Representing himself to argue that his seven-day district court trial was biased, Boo told him: "I was relieved and comforted when I saw you. I had a good impression of you. I know you are a fair and just judge."

Boo was found guilty last year of making false declarations to the Manpower Ministry in 2009. He was convicted of 15 charges and jailed for nine months. In a bid to meet quotas so that he could employ more foreign workers, Boo had told the authorities he employed five locals at his BNR Cafe outlets in Tuas and at Old Airport Road. But the five on the payroll were actually phantom workers.

The applications for the foreigners' work permits stated BNR Cafe's CPF account included contributions to only active employees, when actually these were being made to people who did not work there.

Boo's accusations of bias were aimed at a male district judge who found BNR Cafe's operations manager was aware of the false declarations when the application forms were submitted to the Controller of Work Passes.

Boo argued unsuccessfully he had not known it was illegal to hire the phantom workers, and that he had acted under the instructions of his business partner, who he said was the true cafe owner.

Boo had submitted a 468-page document, which included the bias allegations, to the High Court.

He expressed disappointment on Tuesday that Justice Tay called the case "straightforward" at an earlier appeal hearing in August. The judge explained that the issues in the case are straightforward.

Boo also argued he was "handicapped" without legal representation. He said he had failed to secure help from the Law Society because his offences under the Employment of Foreign Manpower Act were not covered under the society's Criminal Legal Aid Scheme.

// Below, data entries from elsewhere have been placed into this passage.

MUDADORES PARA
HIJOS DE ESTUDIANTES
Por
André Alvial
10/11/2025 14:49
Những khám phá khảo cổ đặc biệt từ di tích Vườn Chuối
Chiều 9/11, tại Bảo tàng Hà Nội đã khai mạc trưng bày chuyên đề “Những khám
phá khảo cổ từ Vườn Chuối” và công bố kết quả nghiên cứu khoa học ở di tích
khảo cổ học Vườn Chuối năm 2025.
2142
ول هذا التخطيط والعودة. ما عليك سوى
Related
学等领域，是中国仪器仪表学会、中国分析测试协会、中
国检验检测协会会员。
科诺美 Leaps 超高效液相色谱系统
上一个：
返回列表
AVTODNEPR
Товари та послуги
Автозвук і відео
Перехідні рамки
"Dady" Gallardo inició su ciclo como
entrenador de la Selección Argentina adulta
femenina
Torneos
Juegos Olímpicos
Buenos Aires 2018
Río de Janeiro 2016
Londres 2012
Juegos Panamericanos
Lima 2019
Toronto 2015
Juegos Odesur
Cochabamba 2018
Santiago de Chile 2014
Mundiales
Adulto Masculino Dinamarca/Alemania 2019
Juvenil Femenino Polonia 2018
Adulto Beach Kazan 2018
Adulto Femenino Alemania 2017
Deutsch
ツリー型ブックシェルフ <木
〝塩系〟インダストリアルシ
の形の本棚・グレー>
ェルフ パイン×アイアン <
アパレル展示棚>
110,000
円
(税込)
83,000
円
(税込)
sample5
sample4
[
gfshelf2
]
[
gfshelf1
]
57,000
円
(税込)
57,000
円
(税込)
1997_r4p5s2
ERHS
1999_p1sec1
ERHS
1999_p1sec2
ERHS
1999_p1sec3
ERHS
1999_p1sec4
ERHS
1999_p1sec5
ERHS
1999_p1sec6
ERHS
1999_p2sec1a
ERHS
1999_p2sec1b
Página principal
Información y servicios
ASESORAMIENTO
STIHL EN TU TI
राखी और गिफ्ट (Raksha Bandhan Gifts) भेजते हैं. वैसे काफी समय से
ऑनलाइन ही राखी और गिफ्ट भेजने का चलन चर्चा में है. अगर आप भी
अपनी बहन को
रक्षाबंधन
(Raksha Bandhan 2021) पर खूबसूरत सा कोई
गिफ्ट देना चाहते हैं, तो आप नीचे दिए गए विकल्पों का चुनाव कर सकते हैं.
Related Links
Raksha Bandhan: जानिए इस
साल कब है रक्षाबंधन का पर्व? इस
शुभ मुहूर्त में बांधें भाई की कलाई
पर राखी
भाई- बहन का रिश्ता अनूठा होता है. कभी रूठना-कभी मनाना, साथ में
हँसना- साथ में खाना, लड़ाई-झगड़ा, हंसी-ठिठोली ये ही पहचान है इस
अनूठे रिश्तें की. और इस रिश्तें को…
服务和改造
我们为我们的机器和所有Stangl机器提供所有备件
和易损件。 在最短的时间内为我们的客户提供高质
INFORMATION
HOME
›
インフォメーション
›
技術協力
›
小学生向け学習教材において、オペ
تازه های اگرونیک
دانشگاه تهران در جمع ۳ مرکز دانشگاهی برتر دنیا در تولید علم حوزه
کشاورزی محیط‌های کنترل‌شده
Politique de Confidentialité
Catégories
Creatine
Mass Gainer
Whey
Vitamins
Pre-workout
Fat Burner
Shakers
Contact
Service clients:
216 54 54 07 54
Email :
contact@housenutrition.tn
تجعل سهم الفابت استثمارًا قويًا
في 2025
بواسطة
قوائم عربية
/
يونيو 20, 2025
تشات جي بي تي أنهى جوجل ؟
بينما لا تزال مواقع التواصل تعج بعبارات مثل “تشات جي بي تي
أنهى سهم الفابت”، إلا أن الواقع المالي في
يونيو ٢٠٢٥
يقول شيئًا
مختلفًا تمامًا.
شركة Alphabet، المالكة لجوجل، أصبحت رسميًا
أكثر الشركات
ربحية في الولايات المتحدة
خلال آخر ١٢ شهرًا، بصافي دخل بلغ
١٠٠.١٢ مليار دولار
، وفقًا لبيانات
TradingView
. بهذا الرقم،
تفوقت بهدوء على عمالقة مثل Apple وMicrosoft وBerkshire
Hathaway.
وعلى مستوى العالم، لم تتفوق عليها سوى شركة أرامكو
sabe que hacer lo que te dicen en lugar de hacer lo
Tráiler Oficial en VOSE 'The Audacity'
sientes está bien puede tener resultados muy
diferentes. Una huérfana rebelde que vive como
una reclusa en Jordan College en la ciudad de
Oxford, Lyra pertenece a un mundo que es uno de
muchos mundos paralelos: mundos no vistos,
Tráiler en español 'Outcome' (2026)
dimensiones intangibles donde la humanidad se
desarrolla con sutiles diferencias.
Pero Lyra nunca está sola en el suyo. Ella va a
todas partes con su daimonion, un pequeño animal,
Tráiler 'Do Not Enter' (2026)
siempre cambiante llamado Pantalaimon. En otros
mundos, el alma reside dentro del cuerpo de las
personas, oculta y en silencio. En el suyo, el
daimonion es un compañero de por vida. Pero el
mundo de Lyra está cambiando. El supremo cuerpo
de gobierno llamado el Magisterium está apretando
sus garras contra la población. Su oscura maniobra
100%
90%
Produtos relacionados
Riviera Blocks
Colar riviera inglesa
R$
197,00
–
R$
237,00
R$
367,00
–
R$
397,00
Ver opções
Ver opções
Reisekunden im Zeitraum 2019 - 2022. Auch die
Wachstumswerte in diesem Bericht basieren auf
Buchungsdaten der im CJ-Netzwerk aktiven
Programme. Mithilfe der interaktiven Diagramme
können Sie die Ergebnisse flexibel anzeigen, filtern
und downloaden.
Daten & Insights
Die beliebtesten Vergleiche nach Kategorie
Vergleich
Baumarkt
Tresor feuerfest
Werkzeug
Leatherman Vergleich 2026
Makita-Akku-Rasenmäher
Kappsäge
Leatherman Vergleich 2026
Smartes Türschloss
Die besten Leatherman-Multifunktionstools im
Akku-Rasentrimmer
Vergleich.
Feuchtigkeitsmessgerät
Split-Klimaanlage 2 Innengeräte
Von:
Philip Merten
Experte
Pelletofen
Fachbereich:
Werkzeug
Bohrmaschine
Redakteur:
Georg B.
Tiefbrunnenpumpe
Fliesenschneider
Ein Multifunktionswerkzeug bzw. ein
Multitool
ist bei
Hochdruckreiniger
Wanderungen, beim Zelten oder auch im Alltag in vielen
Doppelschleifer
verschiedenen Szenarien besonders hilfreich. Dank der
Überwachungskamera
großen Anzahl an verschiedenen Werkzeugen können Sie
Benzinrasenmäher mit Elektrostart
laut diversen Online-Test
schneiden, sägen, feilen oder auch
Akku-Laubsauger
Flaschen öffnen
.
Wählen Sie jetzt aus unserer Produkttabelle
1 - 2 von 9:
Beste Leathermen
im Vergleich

In response, Justice Tay asked if Boo would agree to being represented by lawyer Lionel Leo, who had offered to help. Mr Leo's name was taken from a list of lawyers under the Supreme Court's Young Amicus Curiae - or friend of the court - scheme. The judge said he did not handpick or appoint the lawyer for this case.

Boo was convicted in 2010 of running an employment agency without a licence and had an appeal dismissed in 2011.

Justice Tay adjourned the present case to a date to be fixed.